**EXERCISE REQUIREMENTS**
Reproduce the material below line for line, keeping every entry unchanged.

-- Start of RAW DATA --

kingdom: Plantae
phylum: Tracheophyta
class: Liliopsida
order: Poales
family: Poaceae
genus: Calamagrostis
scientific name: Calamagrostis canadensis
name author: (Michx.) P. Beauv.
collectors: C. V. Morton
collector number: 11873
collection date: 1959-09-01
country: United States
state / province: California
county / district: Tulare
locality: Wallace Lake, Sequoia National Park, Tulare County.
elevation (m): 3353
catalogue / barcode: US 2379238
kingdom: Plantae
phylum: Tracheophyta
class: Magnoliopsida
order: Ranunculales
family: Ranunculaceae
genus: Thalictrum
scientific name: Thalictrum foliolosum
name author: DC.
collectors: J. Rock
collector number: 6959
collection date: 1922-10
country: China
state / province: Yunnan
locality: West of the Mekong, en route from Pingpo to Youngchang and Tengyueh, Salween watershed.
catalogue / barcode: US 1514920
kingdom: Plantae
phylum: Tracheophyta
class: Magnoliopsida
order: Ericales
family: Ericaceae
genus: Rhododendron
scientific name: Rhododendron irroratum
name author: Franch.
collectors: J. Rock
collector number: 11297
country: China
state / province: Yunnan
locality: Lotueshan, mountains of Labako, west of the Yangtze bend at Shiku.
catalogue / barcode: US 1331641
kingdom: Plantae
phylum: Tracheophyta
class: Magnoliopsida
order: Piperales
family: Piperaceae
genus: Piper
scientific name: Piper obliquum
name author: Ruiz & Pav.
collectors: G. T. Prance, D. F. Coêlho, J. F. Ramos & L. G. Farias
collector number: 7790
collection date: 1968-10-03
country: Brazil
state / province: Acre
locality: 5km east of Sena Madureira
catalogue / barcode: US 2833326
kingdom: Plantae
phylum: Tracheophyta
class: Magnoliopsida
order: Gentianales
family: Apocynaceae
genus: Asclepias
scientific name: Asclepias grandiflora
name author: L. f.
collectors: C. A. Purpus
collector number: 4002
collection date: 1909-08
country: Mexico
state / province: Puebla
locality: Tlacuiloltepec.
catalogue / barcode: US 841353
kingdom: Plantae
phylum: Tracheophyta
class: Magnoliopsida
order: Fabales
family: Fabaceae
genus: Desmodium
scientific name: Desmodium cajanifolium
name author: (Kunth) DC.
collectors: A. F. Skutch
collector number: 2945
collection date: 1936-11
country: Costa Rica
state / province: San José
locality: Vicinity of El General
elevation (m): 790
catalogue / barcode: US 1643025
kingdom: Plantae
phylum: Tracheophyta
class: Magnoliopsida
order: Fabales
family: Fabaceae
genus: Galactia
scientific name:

-- End of RAW DATA --

**SOLUTION TO THE EXERCISE**
kingdom: Plantae
phylum: Tracheophyta
class: Liliopsida
order: Poales
family: Poaceae
genus: Calamagrostis
scientific name: Calamagrostis canadensis
name author: (Michx.) P. Beauv.
collectors: C. V. Morton
collector number: 11873
collection date: 1959-09-01
country: United States
state / province: California
county / district: Tulare
locality: Wallace Lake, Sequoia National Park, Tulare County.
elevation (m): 3353
catalogue / barcode: US 2379238
kingdom: Plantae
phylum: Tracheophyta
class: Magnoliopsida
order: Ranunculales
family: Ranunculaceae
genus: Thalictrum
scientific name: Thalictrum foliolosum
name author: DC.
collectors: J. Rock
collector number: 6959
collection date: 1922-10
country: China
state / province: Yunnan
locality: West of the Mekong, en route from Pingpo to Youngchang and Tengyueh, Salween watershed.
catalogue / barcode: US 1514920
kingdom: Plantae
phylum: Tracheophyta
class: Magnoliopsida
order: Ericales
family: Ericaceae
genus: Rhododendron
scientific name: Rhododendron irroratum
name author: Franch.
collectors: J. Rock
collector number: 11297
country: China
state / province: Yunnan
locality: Lotueshan, mountains of Labako, west of the Yangtze bend at Shiku.
catalogue / barcode: US 1331641
kingdom: Plantae
phylum: Tracheophyta
class: Magnoliopsida
order: Piperales
family: Piperaceae
genus: Piper
scientific name: Piper obliquum
name author: Ruiz & Pav.
collectors: G. T. Prance, D. F. Coêlho, J. F. Ramos & L. G. Farias
collector number: 7790
collection date: 1968-10-03
country: Brazil
state / province: Acre
locality: 5km east of Sena Madureira
catalogue / barcode: US 2833326
kingdom: Plantae
phylum: Tracheophyta
class: Magnoliopsida
order: Gentianales
family: Apocynaceae
genus: Asclepias
scientific name: Asclepias grandiflora
name author: L. f.
collectors: C. A. Purpus
collector number: 4002
collection date: 1909-08
country: Mexico
state / province: Puebla
locality: Tlacuiloltepec.
catalogue / barcode: US 841353
kingdom: Plantae
phylum: Tracheophyta
class: Magnoliopsida
order: Fabales
family: Fabaceae
genus: Desmodium
scientific name: Desmodium cajanifolium
name author: (Kunth) DC.
collectors: A. F. Skutch
collector number: 2945
collection date: 1936-11
country: Costa Rica
state / province: San José
locality: Vicinity of El General
elevation (m): 790
catalogue / barcode: US 1643025
kingdom: Plantae
phylum: Tracheophyta
class: Magnoliopsida
order: Fabales
family: Fabaceae
genus: Galactia
scientific name:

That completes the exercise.